__Domande__:
A) Nel testo su Bandecchi e il progetto stadio-clinica, a quale emittente ha parlato il sindaco di Terni?
B) Per favore, scrivi il seguito del testo su Bandecchi e il progetto stadio-clinica, partendo dopo l'ultima frase riportata.

__Estratto del documento__:
##########

Bandecchi attacca la Regione: “La conferenza dei servizi non può diventare negativa all’improvviso”

Bandecchi attacca la Regione: “La conferenza dei servizi non può diventare negativa all’improvviso”

Stefano Bandecchi sindaco di Terni - Foto Ternana Women

Stamattina il sindaco di Terni, Stefano Bandecchi, è tornato a parlare del progetto stadio-clinica. Lo ha fatto sotto Palazzo Spada, ai microfoni di Radio Tele Galileo, ribadendo con forza la propria posizione sulla vicenda e criticando duramente Regione e politica umbra.

“Lo Stadio-Clinica mi appassiona perché sicuramente è stato commesso un grande sgarro verso questa città. Perché sarà un grande sgarro comunque finisca. Penso che vinceremo noi, sarà un nostro diritto fare stadio clinica. Se il TAR dovesse dire che il ricorso è fondato sarà un altro sgarro alla città. Perché il TAR non potrà dire che la conferenza dei servizi, chiusasi in maniera positiva, all’improvviso diventa negativa.”

##########

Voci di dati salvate
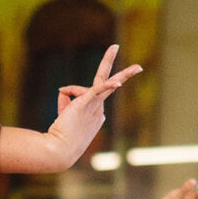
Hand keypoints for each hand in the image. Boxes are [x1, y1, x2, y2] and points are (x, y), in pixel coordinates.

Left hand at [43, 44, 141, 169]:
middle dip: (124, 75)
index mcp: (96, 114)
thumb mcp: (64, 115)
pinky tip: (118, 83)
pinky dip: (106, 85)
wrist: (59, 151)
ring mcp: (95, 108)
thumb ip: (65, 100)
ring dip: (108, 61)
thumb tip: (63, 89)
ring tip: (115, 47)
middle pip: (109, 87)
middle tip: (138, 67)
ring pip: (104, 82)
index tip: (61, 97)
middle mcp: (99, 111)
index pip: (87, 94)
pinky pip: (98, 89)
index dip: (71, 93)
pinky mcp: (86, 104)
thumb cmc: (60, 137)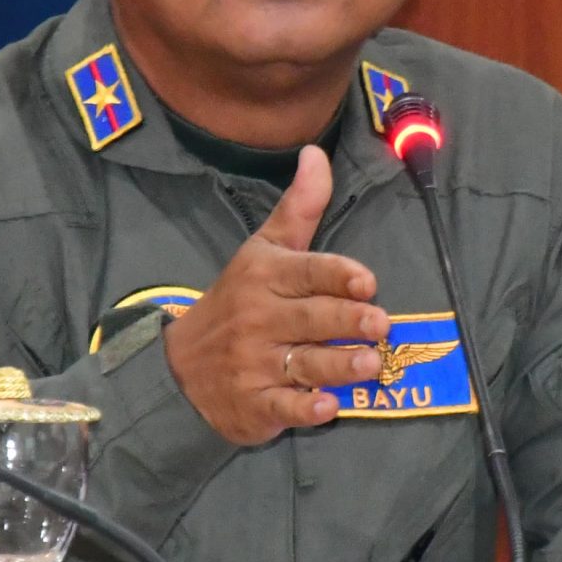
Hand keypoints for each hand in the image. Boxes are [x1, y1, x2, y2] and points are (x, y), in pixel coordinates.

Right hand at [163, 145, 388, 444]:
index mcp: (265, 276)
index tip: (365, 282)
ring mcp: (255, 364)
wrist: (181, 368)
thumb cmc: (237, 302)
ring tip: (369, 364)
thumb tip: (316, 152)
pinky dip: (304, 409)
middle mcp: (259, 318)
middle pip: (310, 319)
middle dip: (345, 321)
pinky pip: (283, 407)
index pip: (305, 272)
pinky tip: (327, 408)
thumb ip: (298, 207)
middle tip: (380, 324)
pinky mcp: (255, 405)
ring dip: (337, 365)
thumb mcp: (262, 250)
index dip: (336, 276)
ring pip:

##########

__Risultati dell'esercizio__:
A) Ai microfoni di Radio Tele Galileo.

B)
Il sindaco ha poi invitato a rileggere gli atti ufficiali della conferenza dei servizi, sottolineando quelli che, a suo avviso, sarebbero elementi chiari e incontrovertibili.

“Andate a leggere le ultime parole della conferenza dei servizi. Il Comune di Terni, nel momento in cui si mettessero a posto le prescrizioni per la parte sanitaria, dovrebbe dar ricorso a tutta la documentazione che finisce l’operazione. Le faccio una domanda: dato che la Regione è bugiarda, in questo momento con politici bugiardi, dice che la conferenza dei servizi si è conclusa in maniera negativa. La politica umbra oggi è bugiarda e questa bugia risuona di cervello in cervello.”

Bandecchi si dice convinto dell’esito favorevole del ricorso e ribadisce che il progetto andrà avanti.

“Noi vinceremo. A Terni nascerà stadio e clinica. La Regione ha detto che nell’eventualità che lo stadio clinica non si facesse, il Comune dovrà fare lo stadio e la Regione ci dovrà soldi per lo stadio quindi. Il problema è che questa Regione si è incartata e la Presidente della Regione ha detto una grande bugia. Non voleva arrivare al TAR, ieri ci abbiamo messo 4 minuti.”

Il sindaco ha poi criticato il ricorso ai giudici come strumento di risoluzione politica.

“Ora aspettiamo che un giudice decida. Poi quando la politica passa in mano ai giudici, vuol dire che non è più politica. Per quale motivo dovremmo votare gente che ci manda in tribunale? La prossima volta non andiamo a votare nessuno e risparmiamo i soldi oppure andiamo a votare gente che non ha bisogno di andare davanti a un giudice per sapere come si fanno le cose.”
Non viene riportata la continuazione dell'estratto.